Niclas Hedhman wrote:
You seem to have the notion that changes are direct human input. I
would like to contend that this is just one of many minority cases (as
I doubt there are any majority cases).

Yes, speaking of minority/majority with this stuff is not very meaningful.

For a mixed human-machine mutation, 'playing events' is not
acceptable, and 'redoing everything' is annoying to the user.

In the other post you mention;

 refresh();
vs
 merge();

So, let's talk about them for a second.

refresh() in the currently proposed system can actually become quite
an exercise.
 1. BASE principle will dictate that reading the store is not
necessarily going to resolve the ConModExc.

True, and depends on whether getEntityState() can be expected to get the consistent state or not. This is where the CAP settings come in I think, as we can force the getEntityState() to be consistent by setting CA (refresh and block until done) or CP (refresh and throw exception on network error).

 2. Reading through the /changes is a slow process and possibly very
expensive (CPU and/or I/O).

Yeah, I would not suggest that clients do this directly. Using getEntityStore with a CA/CP setting would be better.

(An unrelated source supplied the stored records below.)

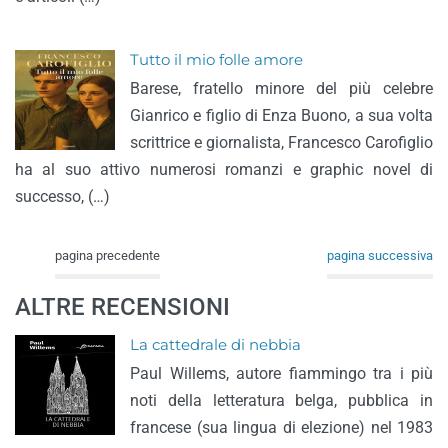
Tutto il mio folle amore
Barese, fratello minore del più celebre
Gianrico e figlio di Enza Buono, a sua volta
scrittrice e giornalista, Francesco Carofiglio
ha al suo attivo numerosi romanzi e graphic novel di
successo, (…)
pagina precedente
pagina successiva
ALTRE RECENSIONI
La cattedrale di nebbia
Paul Willems, autore fiammingo tra i più
noti della letteratura belga, pubblica in
francese (sua lingua di elezione) nel 1983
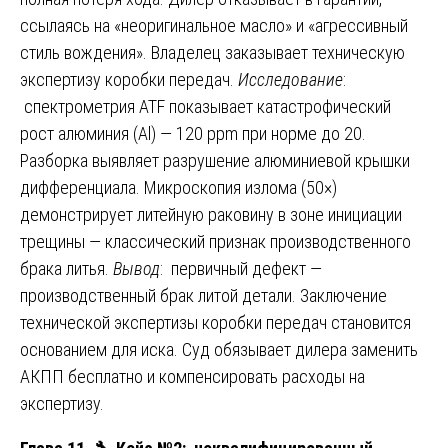
ссылаясь на «неоригинальное масло» и «агрессивный
стиль вождения». Владелец заказывает техническую
экспертизу коробки передач.
Исследование
:
спектрометрия ATF показывает катастрофический
рост алюминия (Al) — 120 ppm при норме до 20.
Разборка выявляет разрушение алюминиевой крышки
дифференциала. Микроскопия излома (50×)
демонстрирует литейную раковину в зоне инициации
трещины — классический признак производственного
брака литья.
Вывод
: первичный дефект —
производственный брак литой детали. Заключение
технической экспертизы коробки передач становится
основанием для иска. Суд обязывает дилера заменить
АКПП бесплатно и компенсировать расходы на
экспертизу.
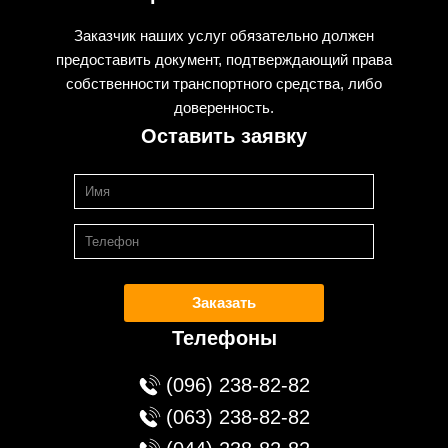
Заказчик наших услуг обязательно должен
предоставить документ, подтверждающий права
собственности транспортного средства, либо
доверенность.
Оставить заявку
Заказать
Телефоны
(096) 238-82-82
(063) 238-82-82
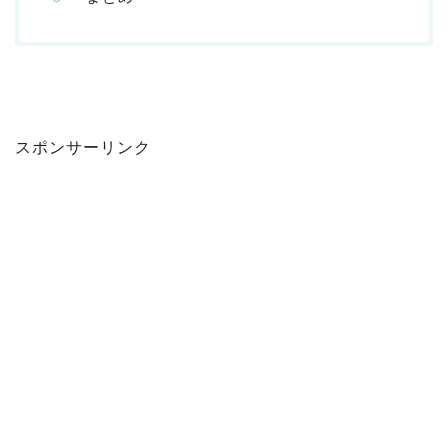
スポンサーリンク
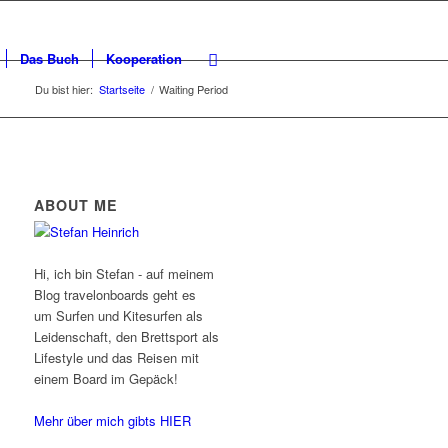
Das Buch
Kooperation
Du bist hier:
Startseite
/
Waiting Period
ABOUT ME
Hi, ich bin Stefan - auf meinem
Blog travelonboards geht es
um Surfen und Kitesurfen als
Leidenschaft, den Brettsport als
Lifestyle und das Reisen mit
einem Board im Gepäck!
Mehr über mich gibts HIER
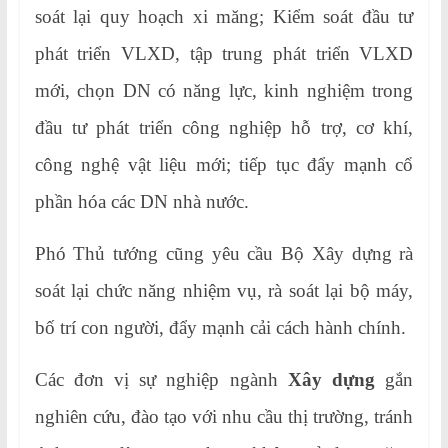
soát lại quy hoạch xi măng; Kiểm soát đầu tư
phát triển VLXD, tập trung phát triển VLXD
mới, chọn DN có năng lực, kinh nghiệm trong
đầu tư phát triển công nghiệp hỗ trợ, cơ khí,
công nghệ vật liệu mới; tiếp tục đẩy mạnh cổ
phần hóa các DN nhà nước.
Phó Thủ tướng cũng yêu cầu Bộ Xây dựng rà
soát lại chức năng nhiệm vụ, rà soát lại bộ máy,
bố trí con người, đẩy mạnh cải cách hành chính.
Các đơn vị sự nghiệp ngành
Xây dựng
gắn
nghiên cứu, đào tạo với nhu cầu thị trường, tránh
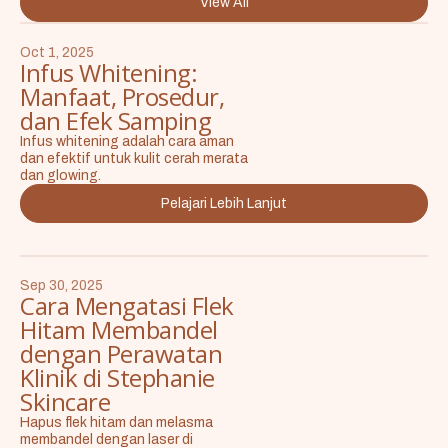
View All
Oct 1, 2025
Infus Whitening:
Manfaat, Prosedur,
dan Efek Samping
Infus whitening adalah cara aman
dan efektif untuk kulit cerah merata
dan glowing.
Pelajari Lebih Lanjut
Sep 30, 2025
Cara Mengatasi Flek
Hitam Membandel
dengan Perawatan
Klinik di Stephanie
Skincare
Hapus flek hitam dan melasma
membandel dengan laser di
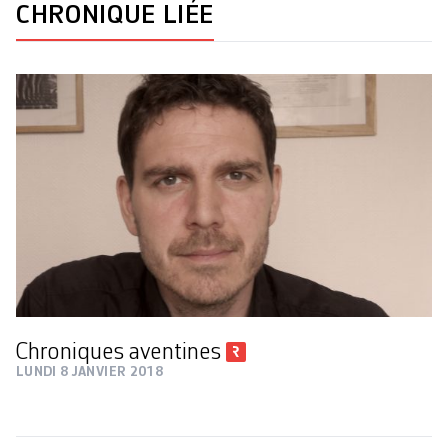
CHRONIQUE LIÉE
Chroniques aventines
LUNDI 8 JANVIER 2018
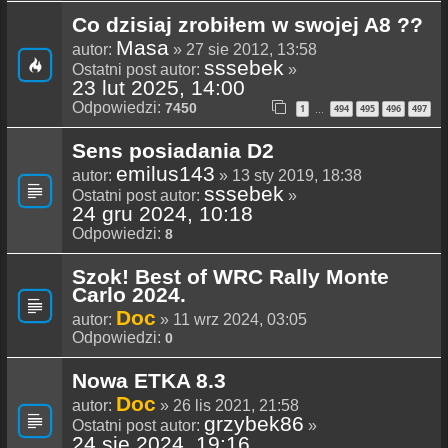
Co dzisiaj zrobiłem w swojej A8 ??
Masa
autor:
» 27 sie 2012, 13:58
sssebek
Ostatni post autor:
»
23 lut 2025, 14:00
Odpowiedzi:
7450
1
494
495
496
497
…
Sens posiadania D2
emilus143
autor:
» 13 sty 2019, 18:38
sssebek
Ostatni post autor:
»
24 gru 2024, 10:18
Odpowiedzi:
8
Szok! Best of WRC Rally Monte
Carlo 2024.
Doc
autor:
» 11 wrz 2024, 03:05
Odpowiedzi:
0
Nowa ETKA 8.3
Doc
autor:
» 26 lis 2021, 21:58
grzybek86
Ostatni post autor:
»
24 sie 2024, 19:16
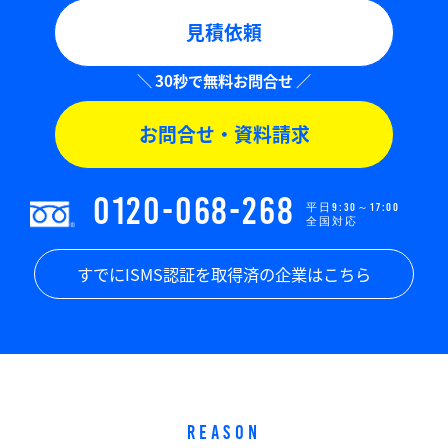
見積依頼
お問合せ・資料請求
0120-068-268
平日9:30～17:00
全国対応
すでにISMS認証を取得済の企業はこちら
REASON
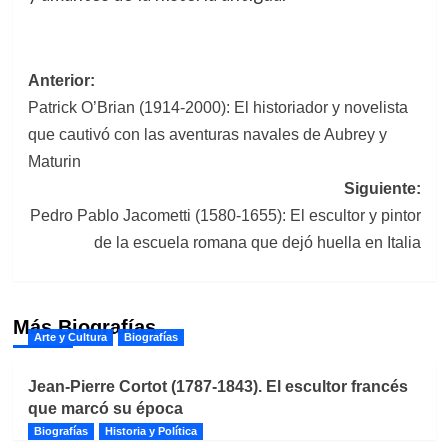
Navegación
Anterior:
Patrick O’Brian (1914-2000): El historiador y novelista
de
que cautivó con las aventuras navales de Aubrey y
entradas
Maturin
Siguiente:
Pedro Pablo Jacometti (1580-1655): El escultor y pintor
de la escuela romana que dejó huella en Italia
Más Biografías
Arte y Cultura
Biografías
Jean-Pierre Cortot (1787-1843). El escultor francés
que marcó su época
Biografías
Historia y Política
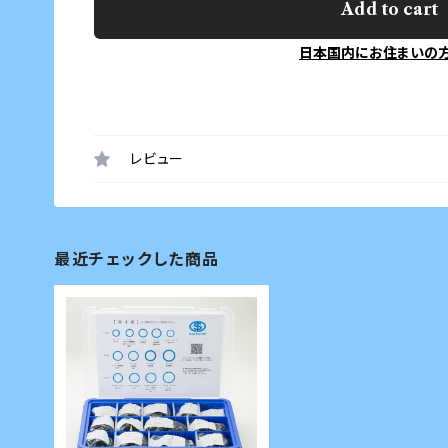
Add to cart
日本国内にお住まいの
レビュー
最近チェックした商品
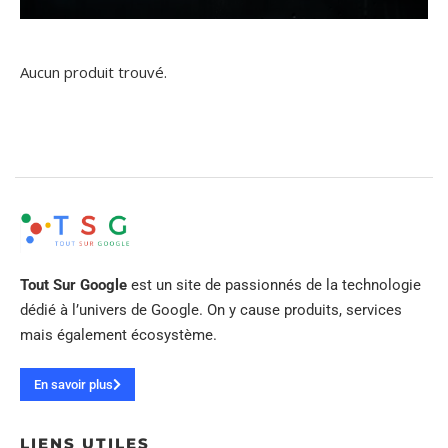
Aucun produit trouvé.
Tout Sur Google
est un site de passionnés de la technologie
dédié à l’univers de Google. On y cause produits, services
mais également écosystème.
En savoir plus
LIENS UTILES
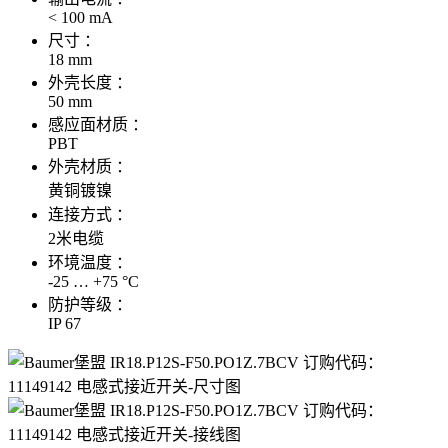
< 100 mA
尺寸 ：
18 mm
外壳长度 ：
50 mm
感应面材质 ：
PBT
外壳材质 ：
黄铜镀镍
连接方式 ：
2米电缆
环境温度 ：
-25 … +75 °C
防护等级 ：
IP 67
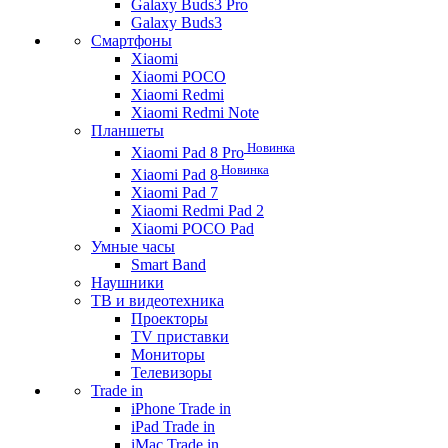
Galaxy Buds3 Pro
Galaxy Buds3
Смартфоны
Xiaomi
Xiaomi POCO
Xiaomi Redmi
Xiaomi Redmi Note
Планшеты
Новинка
Xiaomi Pad 8 Pro
Новинка
Xiaomi Pad 8
Xiaomi Pad 7
Xiaomi Redmi Pad 2
Xiaomi POCO Pad
Умные часы
Smart Band
Наушники
ТВ и видеотехника
Проекторы
TV приставки
Мониторы
Телевизоры
Trade in
iPhone Trade in
iPad Trade in
iMac Trade in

 3. Waiting for the read-store to get populated is slow, but not expensive.

merge() is then suggested to be something that the client code can
indulge itself in. The challenge then would be how to report
conflicts, just like your regular SCM tool, and also keep the
conflicts marked as such until resolved. IMHO, a blind merge() with
auto-resolve is very dangerous, and hard to debug (intermittent
problems in a runtime environment, and near impossible to replicate)
and I would like it not to exist at all in such case.

Maybe. And yet this is similar to how SiteVision works and I am not aware of any time where it has caused problems. Are there theoretical cases where it could go wrong? Sure, I'm just saying so far it hasn't, and for me that's good enough for that kind of application. If consistency is more important, then you have to do more work to resolve conflicts.

But taking a step back: what resolution protocols do you see the client doing if we don't have refresh() and/or merge()? Or is it just merge() that is the problem here? What are acceptable ways to do it? Annoy the user by rolling the whole thing back is secure but not a good user experience.